Keep the determinism out of the model

Most of the flakiness I see in agentic engineering workflows comes from one mistake: asking the model to re-reason its way to an answer that a small deterministic script already knows. Which project key does this team use. What labels go on a bug. How to format a date range for the sprint. None of that needs inference. It needs a lookup and a default.

So I built a CLI called omega. It wraps the deterministic operations I reach for every day, GitLab, Jira, Slack, worklogs, dates, behind one consistent interface, and it encodes my team's defaults so the results are repeatable rather than re-argued each time. The agent does not decide the assignee or guess the label taxonomy. It calls omega and gets the same answer I would.

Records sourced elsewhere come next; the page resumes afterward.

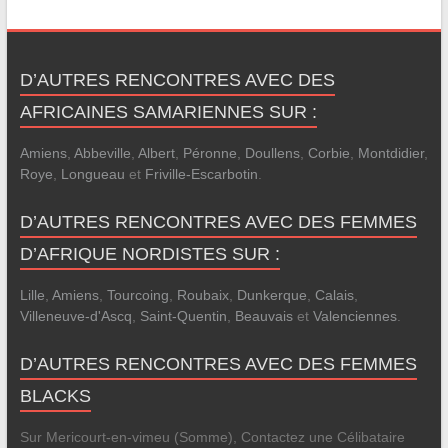
D’AUTRES RENCONTRES AVEC DES
AFRICAINES SAMARIENNES SUR :
Amiens
,
Abbeville
,
Albert
,
Péronne
,
Doullens
,
Corbie
,
Montdidier
,
Roye
,
Longueau
et
Friville-Escarbotin
.
D’AUTRES RENCONTRES AVEC DES FEMMES
D’AFRIQUE NORDISTES SUR :
Lille
,
Amiens
,
Tourcoing
,
Roubaix
,
Dunkerque
,
Calais
,
Villeneuve-d'Ascq
,
Saint-Quentin
,
Beauvais
et
Valenciennes
.
D’AUTRES RENCONTRES AVEC DES FEMMES
BLACKS
Sur Mericourt-en-vimeu (Somme), Contactez une Célibataire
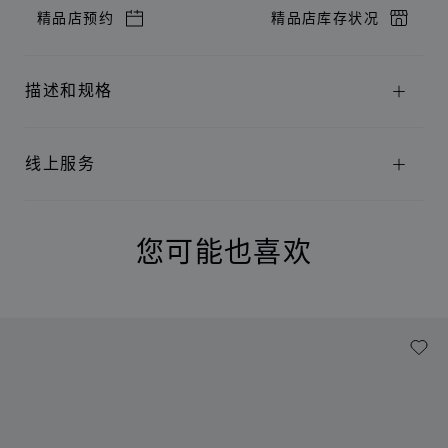
精品店预约
精品店库存状况
描述和规格
线上服务
您可能也喜欢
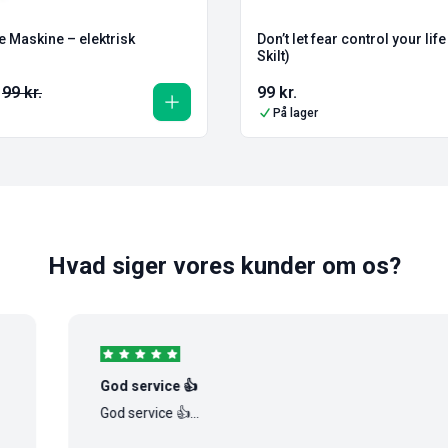
 Maskine – elektrisk
Don’t let fear control your lif
Skilt)
99
kr.
99
kr.
På lager
Hvad siger vores kunder om os?
God service 👍
God service 👍...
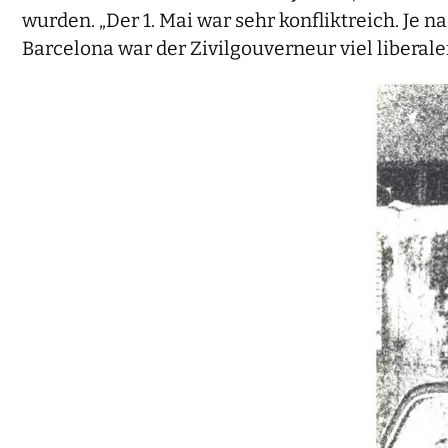
wurden. „Der 1. Mai war sehr konfliktreich. Je n
Barcelona war der Zivilgouverneur viel liberale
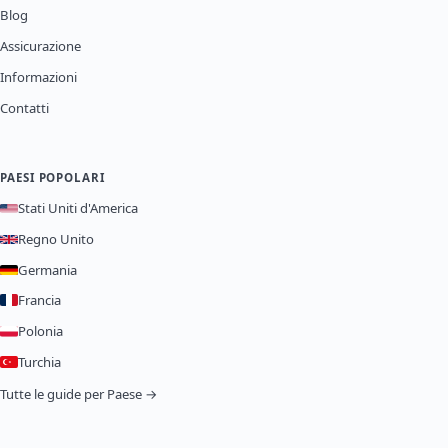
Blog
Assicurazione
Informazioni
Contatti
PAESI POPOLARI
Stati Uniti d'America
Regno Unito
Germania
Francia
Polonia
Turchia
Tutte le guide per Paese →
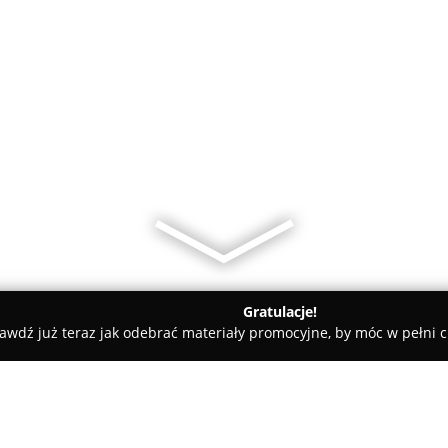
Gratulacje!
awdź już teraz jak odebrać materiały promocyjne, by móc w pełni c
alon Okien i Drzwi - ARTIX Miechów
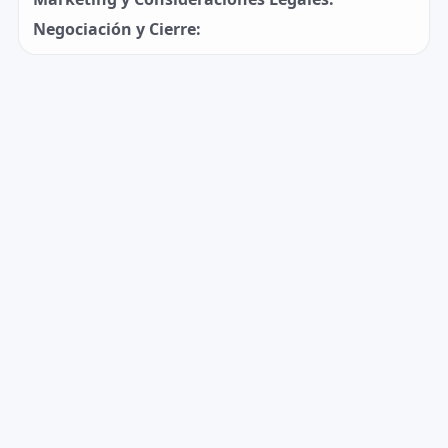
Negociación y Cierre:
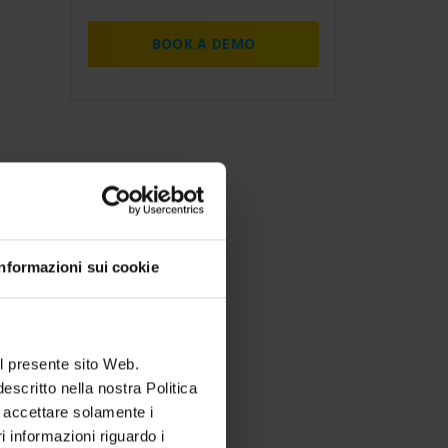
BOOK A DEMO
Informazioni sui cookie
l presente sito Web.
escritto nella nostra Politica
e accettare solamente i
 informazioni riguardo i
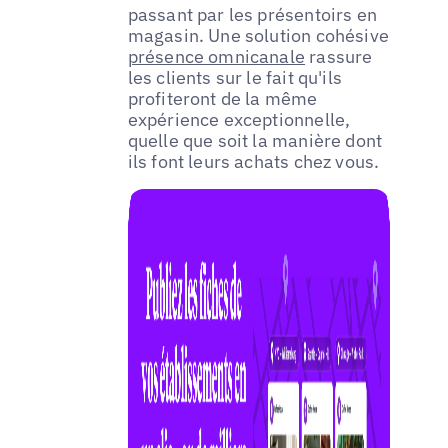
passant par les présentoirs en
magasin. Une solution cohésive
présence omnicanale
rassure
les clients sur le fait qu'ils
profiteront de la même
expérience exceptionnelle,
quelle que soit la manière dont
ils font leurs achats chez vous.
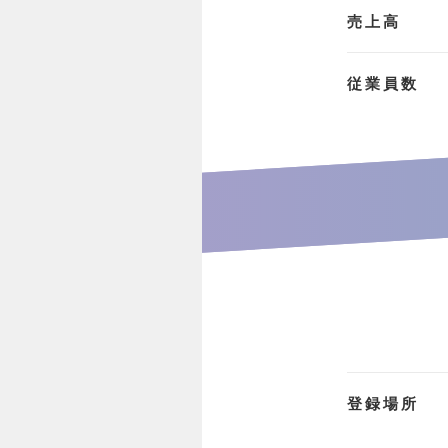
売上高
従業員数
登録場所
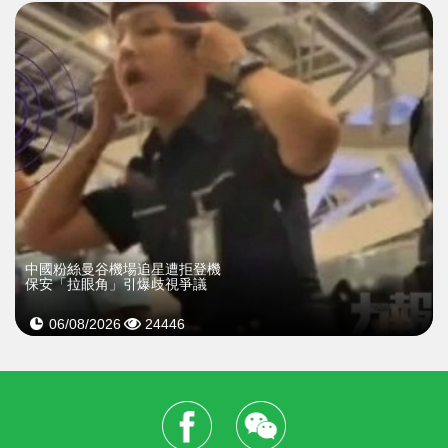
中國粉絲曼谷機場追星遭拒登機
保安「拉眼角」引爆歧視爭議
06/08/2026
24446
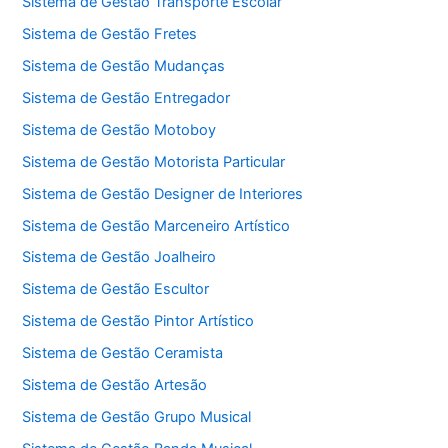
Sistema de Gestão Transporte Escolar
Sistema de Gestão Fretes
Sistema de Gestão Mudanças
Sistema de Gestão Entregador
Sistema de Gestão Motoboy
Sistema de Gestão Motorista Particular
Sistema de Gestão Designer de Interiores
Sistema de Gestão Marceneiro Artístico
Sistema de Gestão Joalheiro
Sistema de Gestão Escultor
Sistema de Gestão Pintor Artístico
Sistema de Gestão Ceramista
Sistema de Gestão Artesão
Sistema de Gestão Grupo Musical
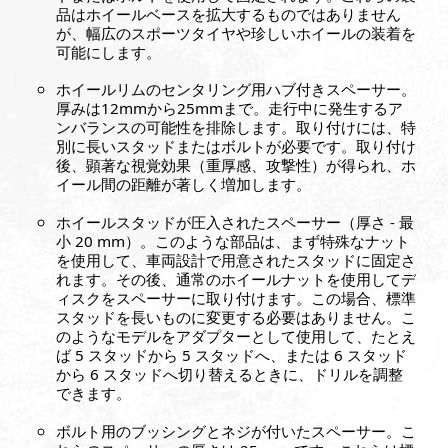
品はホイールベースを拡大するものではありません
が、幅広のスポーツタイヤや珍しいホイールの装着を
可能にします。
ホイールリムのセンタリング用ハブ付きスペーサー。
厚みは12mmから25mmまで。走行中に発生するア
ンバランスの可能性を排除します。取り付けには、特
別に長いスタッドまたはボルトが必要です。取り付け
後、顕著な視覚効果（重厚感、攻撃性）が得られ、ホ
イール間の距離が著しく増加します。
ホイールスタッドが圧入されたスペーサー（厚さ - 最
小 20 mm）。このような部品は、まず特殊なナット
を使用して、車両設計で用意されたスタッドに固定さ
れます。その後、通常のホイールナットを使用してデ
ィスクをスペーサーに取り付けます。この場合、標準
スタッドを長いものに変更する必要はありません。こ
のようなモデルをアダプターとして使用して、たとえ
ば 5 スタッドから 5 スタッドへ、または 6 スタッド
から 6 スタッドへ切り替えるときに、ドリルを調整
できます。
ボルト用のブッシングとネジが付いたスペーサー。こ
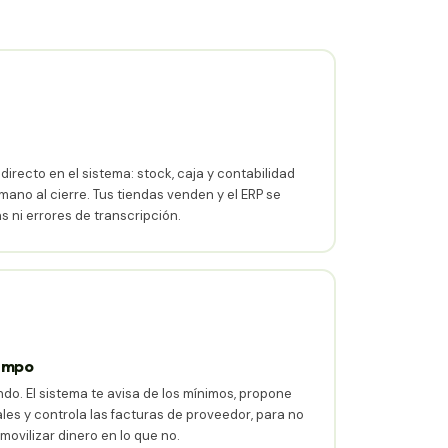
irecto en el sistema: stock, caja y contabilidad
mano al cierre. Tus tiendas venden y el ERP se
as ni errores de transcripción.
iempo
do. El sistema te avisa de los mínimos, propone
es y controla las facturas de proveedor, para no
movilizar dinero en lo que no.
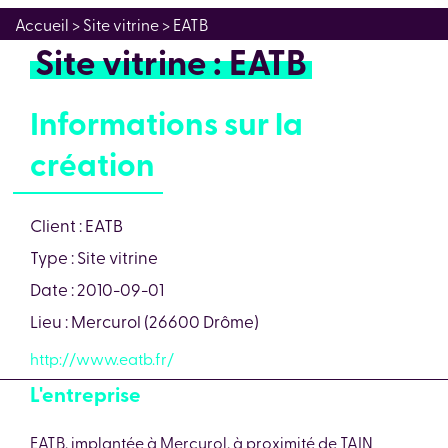
Accueil
> Site vitrine > EATB
Site vitrine : EATB
Informations sur la
création
Client : EATB
Type : Site vitrine
Date : 2010-09-01
Lieu : Mercurol (26600 Drôme)
http://www.eatb.fr/
L'entreprise
EATB, implantée à Mercurol, à proximité de TAIN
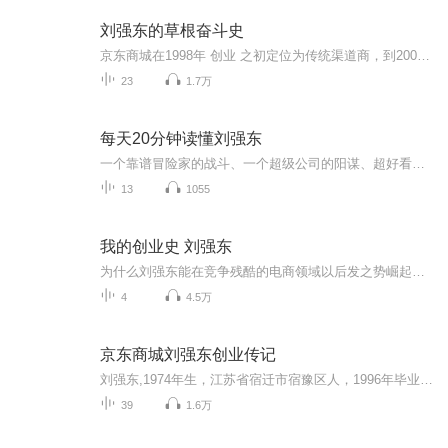
刘强东的草根奋斗史
京东商城在1998年 创业 之初定位为传统渠道商，到2001年，打算复制国美、苏宁的商业模式经营IT连锁店，到2003年，京东商城的IT连锁店已经发展到十多家，但最后由于“非典”的到来而被迫歇业。之后通过一年的时间开始尝试线上和线下相结合的模式经营产品，2005年，公司最终下定决心关闭零售店面，转型为一家专业的电子商务公司。
23
1.7万
每天20分钟读懂刘强东
一个靠谱冒险家的战斗、一个超级公司的阳谋、超好看的电子商务战争史和攻略手册。谁是电商之王:前十年看马云，后十年看东哥?不一定会改变世界，但一定会震惊世界。他是同行口中的老刘，粉丝口中的东哥。他是刘强东，一个勇往直前的铁腕企业家、电子商务领域的靠谱冒险家、一个超级战士。强哥透露新一代的互联网商机来临，这将是前所未有的赚钱趋势，将是改变普通人命运的商机，是一个可以月入10万，年赚百万的商机。如果你想在互联网上创业，又没有经验， 请加微信15827116638 ，一个真正的战士需...
13
1055
我的创业史 刘强东
为什么刘强东能在竞争残酷的电商领域以后发之势崛起风云，改变格局并成为一代传奇？是什么成就了刘强东，他到底有何特性？刘强东一贯的商业逻辑是什么，他对京东的未来如何策划？ 作为听众，你会发现自己从来没有如此近距离而又能跨越时间的长河了解一个有血有肉，有着世俗情绪而又兼具枭雄特质的刘强东！ 我们不难发现少时经历对人格品质上午影响之深刻，而这又会深入根植于其商业逻辑和经营哲学之中，继而乃成败之关键。欢迎在线交流：微信【1101981272
4
4.5万
京东商城刘强东创业传记
刘强东,1974年生，江苏省宿迁市宿豫区人，1996年毕业于中国人民大学社会学系，是大型网购平台京东商城的CEO。曾就职于某著名外资企业，历任电脑担当、业务担当、物流主管等职。1998年自主创业，最早在中关村做传统的IT代理和零售，2004年转型做电子商务，成立京东。 这是关于刘强东讲述京东创业史最全面最深度最有看点的一次访谈。此前，刘强东因为带领京东商城进行了几轮巨额融资却迟迟不能盈利而遭到人们的质疑，如今京东在将近二十载的电商征程中首次实现全面盈利，我们在此刻回顾京东舵手刘强东的创业历程，或许会对京东有更新的认识。
39
1.6万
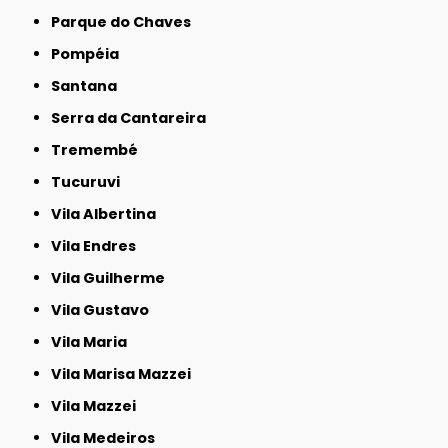
Parque do Chaves
Pompéia
Santana
Serra da Cantareira
Tremembé
Tucuruvi
Vila Albertina
Vila Endres
Vila Guilherme
Vila Gustavo
Vila Maria
Vila Marisa Mazzei
Vila Mazzei
Vila Medeiros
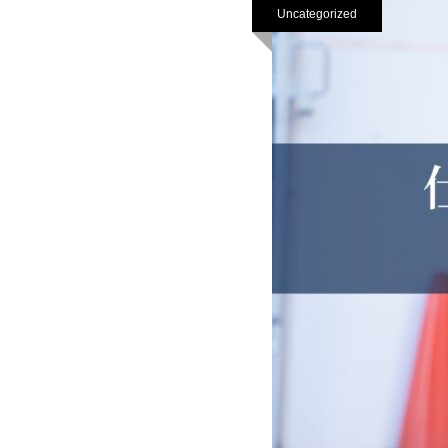
Uncategorized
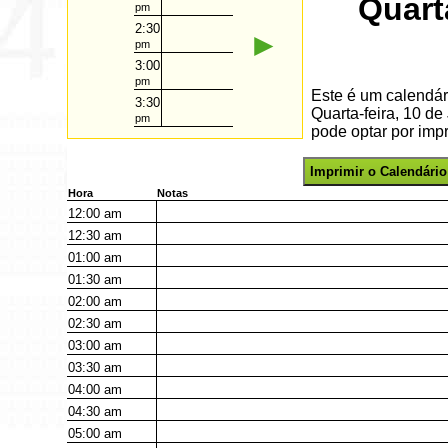
Quart
pm
2:30
►
pm
3:00
pm
Este é um calendár
3:30
Quarta-feira, 10 d
pm
pode optar por impr
Imprimir o Calendário
Hora
Notas
12:00
am
12:30
am
01:00
am
01:30
am
02:00
am
02:30
am
03:00
am
03:30
am
04:00
am
04:30
am
05:00
am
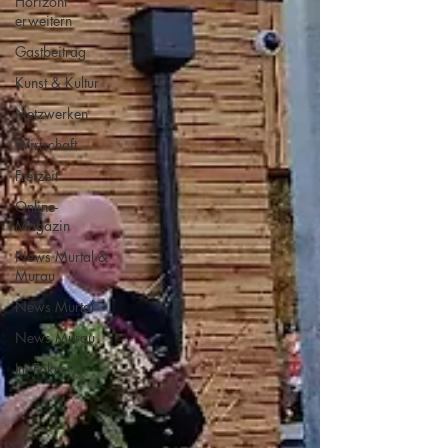
Horizont
erweitern
Gastbeitrag
Kunst & Kultur
Netzwerken
Wirtschaft
Freizeit
Online-
Magazin
News Murtal &
Murau
News Murtal
News Murau
Im Fokus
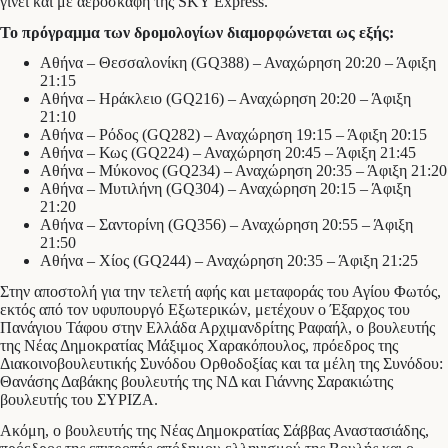
γίνει και με αεροσκάφη της SKY Express.
Το πρόγραμμα των δρομολογίων διαμορφώνεται ως εξής:
Αθήνα – Θεσσαλονίκη (GQ388) – Αναχώρηση 20:20 – Άφιξη
21:15
Αθήνα – Ηράκλειο (GQ216) – Αναχώρηση 20:20 – Άφιξη
21:10
Αθήνα – Ρόδος (GQ282) – Αναχώρηση 19:15 – Άφιξη 20:15
Αθήνα – Κως (GQ224) – Αναχώρηση 20:45 – Άφιξη 21:45
Αθήνα – Μύκονος (GQ234) – Αναχώρηση 20:35 – Άφιξη 21:20
Αθήνα – Μυτιλήνη (GQ304) – Αναχώρηση 20:15 – Άφιξη
21:20
Αθήνα – Σαντορίνη (GQ356) – Αναχώρηση 20:55 – Άφιξη
21:50
Αθήνα – Χίος (GQ244) – Αναχώρηση 20:35 – Άφιξη 21:25
Στην αποστολή για την τελετή αφής και μεταφοράς του Αγίου Φωτός,
εκτός από τον υφυπουργό Εξωτερικών, μετέχουν ο Έξαρχος του
Πανάγιου Τάφου στην Ελλάδα Αρχιμανδρίτης Ραφαήλ, ο βουλευτής
της Νέας Δημοκρατίας Μάξιμος Χαρακόπουλος, πρόεδρος της
Διακοινοβουλευτικής Συνόδου Ορθοδοξίας και τα μέλη της Συνόδου:
Θανάσης Δαβάκης βουλευτής της ΝΔ και Γιάννης Σαρακιώτης
βουλευτής του ΣΥΡΙΖΑ.
Ακόμη, ο βουλευτής της Νέας Δημοκρατίας Σάββας Αναστασιάδης,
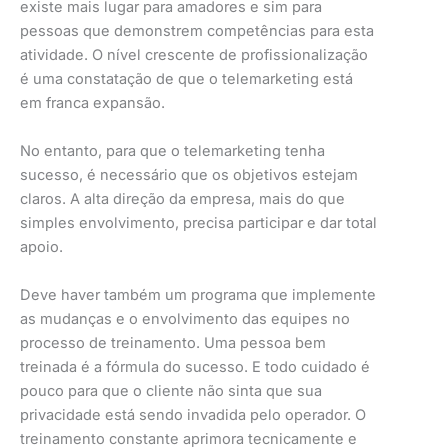
existe mais lugar para amadores e sim para
pessoas que demonstrem competências para esta
atividade. O nível crescente de profissionalização
é uma constatação de que o telemarketing está
em franca expansão.
No entanto, para que o telemarketing tenha
sucesso, é necessário que os objetivos estejam
claros. A alta direção da empresa, mais do que
simples envolvimento, precisa participar e dar total
apoio.
Deve haver também um programa que implemente
as mudanças e o envolvimento das equipes no
processo de treinamento. Uma pessoa bem
treinada é a fórmula do sucesso. E todo cuidado é
pouco para que o cliente não sinta que sua
privacidade está sendo invadida pelo operador. O
treinamento constante aprimora tecnicamente e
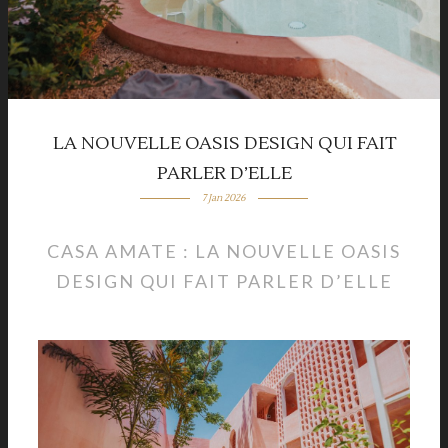
LA NOUVELLE OASIS DESIGN QUI FAIT
PARLER D’ELLE
7 Jan 2026
CASA AMATE : LA NOUVELLE OASIS
DESIGN QUI FAIT PARLER D’ELLE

The point is not that omega is clever. It is deliberately dull. The point is where the boundary sits.

Two kinds of work

An agentic task is a mix of two things. There is judgement, which is what you actually want the model for: reading a stack trace, proposing a fix, weighing a tradeoff. And there is execution, which is the deterministic plumbing around that judgement: fetching the issue, applying the standard labels, posting to the right channel, writing the worklog.

When you let the model do both, the execution half becomes a source of drift. It formats the date differently today than yesterday. It forgets the project key. It invents a label that nearly matches the real one. Each of these is individually small and collectively corrosive, because you stop trusting the output and start checking everything by hand, which defeats the purpose.

Pull the execution out into a tool with encoded defaults and the drift disappears. The same inputs produce the same command produces the same result. The model's job shrinks to the part that genuinely needs a model, and it does that part better because it is not also trying to remember your label conventions.

Encode the defaults, expose the escape hatch

The rule I follow: anything that has a correct answer independent of context gets encoded, not inferred. Assignee, labels, project keys, channel IDs, date formats. These live in omega as defaults, so a bare omega bug does the right thing without the model reconstructing the team's conventions from scratch every session.

The counterpart to that rigidity is a way to grow it. When omega does not yet cover something, the raw CLI underneath (glab, acli) is the fallback, and omega add is how a one-off becomes a permanent default. The tool gets more capable as I use it, but it never gets less predictable.

That combination, deterministic core with a teachable edge, is what makes it safe to hand to an agent. The model can lean on it for the repeatable ninety percent and only reach for improvisation at the genuine edges, where improvisation is what you wanted anyway.

Why it matters beyond my terminal

The same shape shows up everywhere agents meet real systems. The reliable pattern is a control layer between the model and the systems it touches: one that knows the defaults, enforces the conventions, and produces repeatable results, so the model is free to do the part that actually needs intelligence. Get that boundary right and agentic work stops feeling like a slot machine and starts feeling like tooling.

Determinism is not the enemy of agentic workflows. It is the thing that makes them trustworthy.